→ **The problem**: Reproduce exactly, from the data that follows, the line with "For every layout", the line with "table_cell [748, 970, 850, 1102]", and every line that lies between them.
• • • •
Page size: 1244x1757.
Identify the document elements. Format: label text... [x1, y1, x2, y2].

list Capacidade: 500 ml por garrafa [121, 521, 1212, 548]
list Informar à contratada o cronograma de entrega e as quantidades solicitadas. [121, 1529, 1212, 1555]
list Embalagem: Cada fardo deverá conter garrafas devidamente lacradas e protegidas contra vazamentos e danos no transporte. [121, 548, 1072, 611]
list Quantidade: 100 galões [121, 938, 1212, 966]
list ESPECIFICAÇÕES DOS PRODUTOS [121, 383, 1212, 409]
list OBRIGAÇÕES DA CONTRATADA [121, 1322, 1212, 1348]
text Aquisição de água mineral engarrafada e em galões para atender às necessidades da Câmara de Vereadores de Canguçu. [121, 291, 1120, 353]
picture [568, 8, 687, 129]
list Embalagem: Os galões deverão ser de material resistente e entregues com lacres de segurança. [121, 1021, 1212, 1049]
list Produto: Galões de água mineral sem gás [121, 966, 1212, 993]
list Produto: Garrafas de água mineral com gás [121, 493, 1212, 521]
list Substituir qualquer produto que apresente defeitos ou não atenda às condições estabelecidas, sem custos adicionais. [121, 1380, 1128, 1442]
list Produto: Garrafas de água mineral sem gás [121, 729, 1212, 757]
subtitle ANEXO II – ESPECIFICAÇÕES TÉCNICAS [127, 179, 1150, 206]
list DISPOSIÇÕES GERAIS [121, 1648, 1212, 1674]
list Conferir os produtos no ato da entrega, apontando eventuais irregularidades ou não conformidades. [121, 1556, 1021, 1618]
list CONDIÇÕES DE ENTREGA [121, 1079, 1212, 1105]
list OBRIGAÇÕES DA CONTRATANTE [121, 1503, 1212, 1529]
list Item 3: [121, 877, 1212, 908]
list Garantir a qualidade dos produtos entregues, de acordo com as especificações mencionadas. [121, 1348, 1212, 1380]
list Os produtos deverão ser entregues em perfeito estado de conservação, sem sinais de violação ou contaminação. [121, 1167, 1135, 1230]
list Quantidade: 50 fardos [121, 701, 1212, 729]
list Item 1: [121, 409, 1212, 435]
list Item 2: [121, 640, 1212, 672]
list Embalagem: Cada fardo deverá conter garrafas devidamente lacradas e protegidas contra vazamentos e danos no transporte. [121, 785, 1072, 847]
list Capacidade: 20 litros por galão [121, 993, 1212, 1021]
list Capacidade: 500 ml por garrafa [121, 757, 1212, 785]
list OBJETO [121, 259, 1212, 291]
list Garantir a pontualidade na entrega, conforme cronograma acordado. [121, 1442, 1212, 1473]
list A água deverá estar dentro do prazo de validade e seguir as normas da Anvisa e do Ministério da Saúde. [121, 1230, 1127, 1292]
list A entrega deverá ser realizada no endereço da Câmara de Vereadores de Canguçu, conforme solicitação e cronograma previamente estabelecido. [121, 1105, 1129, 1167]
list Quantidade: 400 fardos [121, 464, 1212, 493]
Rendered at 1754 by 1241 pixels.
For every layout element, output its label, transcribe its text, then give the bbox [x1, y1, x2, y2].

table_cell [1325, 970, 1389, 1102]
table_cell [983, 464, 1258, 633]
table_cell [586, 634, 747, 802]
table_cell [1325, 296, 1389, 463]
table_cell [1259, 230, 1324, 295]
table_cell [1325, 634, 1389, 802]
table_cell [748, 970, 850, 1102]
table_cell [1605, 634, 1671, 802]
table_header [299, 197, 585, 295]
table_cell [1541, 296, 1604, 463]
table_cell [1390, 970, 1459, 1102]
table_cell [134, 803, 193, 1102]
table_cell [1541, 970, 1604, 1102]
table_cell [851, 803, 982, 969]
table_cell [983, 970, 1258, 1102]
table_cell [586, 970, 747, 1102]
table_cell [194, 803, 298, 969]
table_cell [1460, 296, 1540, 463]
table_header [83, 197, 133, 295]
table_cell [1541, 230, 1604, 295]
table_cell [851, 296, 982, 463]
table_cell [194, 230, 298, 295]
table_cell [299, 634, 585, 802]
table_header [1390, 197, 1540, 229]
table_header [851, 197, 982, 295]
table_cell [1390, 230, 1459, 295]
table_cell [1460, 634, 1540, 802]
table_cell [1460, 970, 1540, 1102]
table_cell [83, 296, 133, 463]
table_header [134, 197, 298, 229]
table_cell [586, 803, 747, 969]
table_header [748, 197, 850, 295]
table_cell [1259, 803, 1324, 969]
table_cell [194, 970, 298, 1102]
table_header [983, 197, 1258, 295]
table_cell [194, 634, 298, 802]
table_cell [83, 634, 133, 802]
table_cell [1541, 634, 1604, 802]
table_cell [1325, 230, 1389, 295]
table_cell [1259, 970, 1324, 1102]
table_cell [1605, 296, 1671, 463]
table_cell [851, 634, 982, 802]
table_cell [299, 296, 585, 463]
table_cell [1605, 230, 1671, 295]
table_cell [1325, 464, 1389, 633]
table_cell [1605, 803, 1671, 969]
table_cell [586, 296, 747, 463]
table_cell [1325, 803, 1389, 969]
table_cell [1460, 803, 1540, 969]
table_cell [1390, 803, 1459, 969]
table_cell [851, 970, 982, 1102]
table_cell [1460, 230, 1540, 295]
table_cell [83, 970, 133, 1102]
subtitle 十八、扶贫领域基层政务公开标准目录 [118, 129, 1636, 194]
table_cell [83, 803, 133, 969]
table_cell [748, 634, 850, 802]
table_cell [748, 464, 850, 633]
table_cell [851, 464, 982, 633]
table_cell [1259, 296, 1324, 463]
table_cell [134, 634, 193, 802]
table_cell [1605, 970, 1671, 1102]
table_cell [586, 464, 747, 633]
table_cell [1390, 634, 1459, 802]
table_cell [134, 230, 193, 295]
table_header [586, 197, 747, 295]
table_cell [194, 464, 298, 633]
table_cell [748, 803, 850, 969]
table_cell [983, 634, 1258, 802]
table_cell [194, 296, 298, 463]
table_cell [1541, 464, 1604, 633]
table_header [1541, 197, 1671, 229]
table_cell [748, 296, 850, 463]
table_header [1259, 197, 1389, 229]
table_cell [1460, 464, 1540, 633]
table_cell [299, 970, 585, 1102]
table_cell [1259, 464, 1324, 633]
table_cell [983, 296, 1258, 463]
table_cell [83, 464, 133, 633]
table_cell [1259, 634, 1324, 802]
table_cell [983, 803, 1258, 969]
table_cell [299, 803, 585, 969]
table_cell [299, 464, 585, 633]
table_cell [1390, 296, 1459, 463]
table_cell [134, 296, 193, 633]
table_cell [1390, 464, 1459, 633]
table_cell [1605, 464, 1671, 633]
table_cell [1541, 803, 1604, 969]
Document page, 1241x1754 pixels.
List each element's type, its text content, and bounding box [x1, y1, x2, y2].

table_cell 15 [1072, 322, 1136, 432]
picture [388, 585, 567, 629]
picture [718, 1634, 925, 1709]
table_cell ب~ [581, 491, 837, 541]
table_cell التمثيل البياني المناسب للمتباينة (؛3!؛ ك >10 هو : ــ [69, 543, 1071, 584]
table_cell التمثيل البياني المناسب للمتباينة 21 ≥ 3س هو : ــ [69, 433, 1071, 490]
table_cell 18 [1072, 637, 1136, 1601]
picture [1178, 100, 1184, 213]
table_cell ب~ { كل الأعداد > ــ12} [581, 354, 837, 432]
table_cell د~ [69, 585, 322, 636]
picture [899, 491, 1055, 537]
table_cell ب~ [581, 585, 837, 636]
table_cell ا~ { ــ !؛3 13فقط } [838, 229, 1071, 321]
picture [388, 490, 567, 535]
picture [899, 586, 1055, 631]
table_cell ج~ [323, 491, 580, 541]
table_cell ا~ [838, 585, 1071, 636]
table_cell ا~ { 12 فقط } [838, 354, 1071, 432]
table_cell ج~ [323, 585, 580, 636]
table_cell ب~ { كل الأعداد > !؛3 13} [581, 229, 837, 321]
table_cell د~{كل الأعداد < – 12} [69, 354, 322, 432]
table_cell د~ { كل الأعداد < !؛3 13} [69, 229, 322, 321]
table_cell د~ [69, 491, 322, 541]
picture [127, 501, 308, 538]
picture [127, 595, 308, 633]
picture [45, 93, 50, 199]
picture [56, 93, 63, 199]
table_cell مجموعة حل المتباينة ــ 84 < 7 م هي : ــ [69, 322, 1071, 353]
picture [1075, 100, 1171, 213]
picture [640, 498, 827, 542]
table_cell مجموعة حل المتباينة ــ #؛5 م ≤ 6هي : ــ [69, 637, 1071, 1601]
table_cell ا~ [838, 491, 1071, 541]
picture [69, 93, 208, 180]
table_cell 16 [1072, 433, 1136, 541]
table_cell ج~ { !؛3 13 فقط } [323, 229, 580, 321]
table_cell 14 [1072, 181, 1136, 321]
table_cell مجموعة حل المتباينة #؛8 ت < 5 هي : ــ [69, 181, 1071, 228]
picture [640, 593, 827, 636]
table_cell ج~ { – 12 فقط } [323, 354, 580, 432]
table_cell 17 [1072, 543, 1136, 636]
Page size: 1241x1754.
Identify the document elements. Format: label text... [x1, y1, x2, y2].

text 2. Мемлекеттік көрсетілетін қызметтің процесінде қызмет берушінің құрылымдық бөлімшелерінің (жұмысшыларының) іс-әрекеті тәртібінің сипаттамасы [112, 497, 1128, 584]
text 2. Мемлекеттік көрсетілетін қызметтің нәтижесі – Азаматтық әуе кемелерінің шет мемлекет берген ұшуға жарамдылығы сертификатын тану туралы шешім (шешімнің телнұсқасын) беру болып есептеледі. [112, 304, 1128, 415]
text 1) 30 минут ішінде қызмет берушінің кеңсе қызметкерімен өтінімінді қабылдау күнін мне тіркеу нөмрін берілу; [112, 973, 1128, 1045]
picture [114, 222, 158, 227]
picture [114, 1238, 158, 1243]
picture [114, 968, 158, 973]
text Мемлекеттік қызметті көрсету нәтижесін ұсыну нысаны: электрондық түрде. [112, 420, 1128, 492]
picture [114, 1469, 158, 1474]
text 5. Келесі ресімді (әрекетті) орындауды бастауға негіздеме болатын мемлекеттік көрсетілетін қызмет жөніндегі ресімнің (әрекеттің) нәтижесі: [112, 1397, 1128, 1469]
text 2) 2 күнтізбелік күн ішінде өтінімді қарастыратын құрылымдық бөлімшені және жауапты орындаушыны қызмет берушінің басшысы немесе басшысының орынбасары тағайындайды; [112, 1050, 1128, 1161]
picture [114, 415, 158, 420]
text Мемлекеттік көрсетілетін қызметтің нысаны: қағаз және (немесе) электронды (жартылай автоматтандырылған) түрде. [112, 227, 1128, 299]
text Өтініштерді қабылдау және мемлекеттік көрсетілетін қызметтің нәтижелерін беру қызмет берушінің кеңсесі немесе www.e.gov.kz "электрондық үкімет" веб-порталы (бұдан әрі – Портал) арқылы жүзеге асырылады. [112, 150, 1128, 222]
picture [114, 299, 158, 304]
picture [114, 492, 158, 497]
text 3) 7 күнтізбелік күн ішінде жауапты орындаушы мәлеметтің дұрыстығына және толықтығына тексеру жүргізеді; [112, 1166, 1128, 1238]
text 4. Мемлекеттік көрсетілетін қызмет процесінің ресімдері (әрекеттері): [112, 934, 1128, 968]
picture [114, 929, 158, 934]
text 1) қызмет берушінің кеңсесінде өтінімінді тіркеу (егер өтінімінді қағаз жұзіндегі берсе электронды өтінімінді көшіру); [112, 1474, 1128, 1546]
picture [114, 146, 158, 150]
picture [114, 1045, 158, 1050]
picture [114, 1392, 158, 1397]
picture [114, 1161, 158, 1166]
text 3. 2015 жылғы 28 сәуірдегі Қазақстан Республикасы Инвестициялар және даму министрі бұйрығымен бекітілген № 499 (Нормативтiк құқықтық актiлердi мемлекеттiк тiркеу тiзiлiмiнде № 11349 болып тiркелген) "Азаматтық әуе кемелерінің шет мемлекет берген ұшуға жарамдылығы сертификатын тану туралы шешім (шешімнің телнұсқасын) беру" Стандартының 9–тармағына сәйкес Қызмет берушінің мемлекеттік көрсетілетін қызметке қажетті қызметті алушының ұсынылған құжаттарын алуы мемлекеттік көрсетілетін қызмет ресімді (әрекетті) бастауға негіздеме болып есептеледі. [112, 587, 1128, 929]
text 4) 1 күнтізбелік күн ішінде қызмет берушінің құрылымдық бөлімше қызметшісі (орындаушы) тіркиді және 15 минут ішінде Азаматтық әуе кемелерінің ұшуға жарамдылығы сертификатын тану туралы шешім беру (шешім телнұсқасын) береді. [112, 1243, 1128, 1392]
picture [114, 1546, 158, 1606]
• • • •
→ **Result of this task**:
For every layout element, output its label, transcribe its text, then give the bbox [x1, y1, x2, y2].

table_cell [1325, 970, 1389, 1102]
table_cell [983, 464, 1258, 633]
table_cell [586, 634, 747, 802]
table_cell [1325, 296, 1389, 463]
table_cell [1259, 230, 1324, 295]
table_cell [1325, 634, 1389, 802]
table_cell [748, 970, 850, 1102]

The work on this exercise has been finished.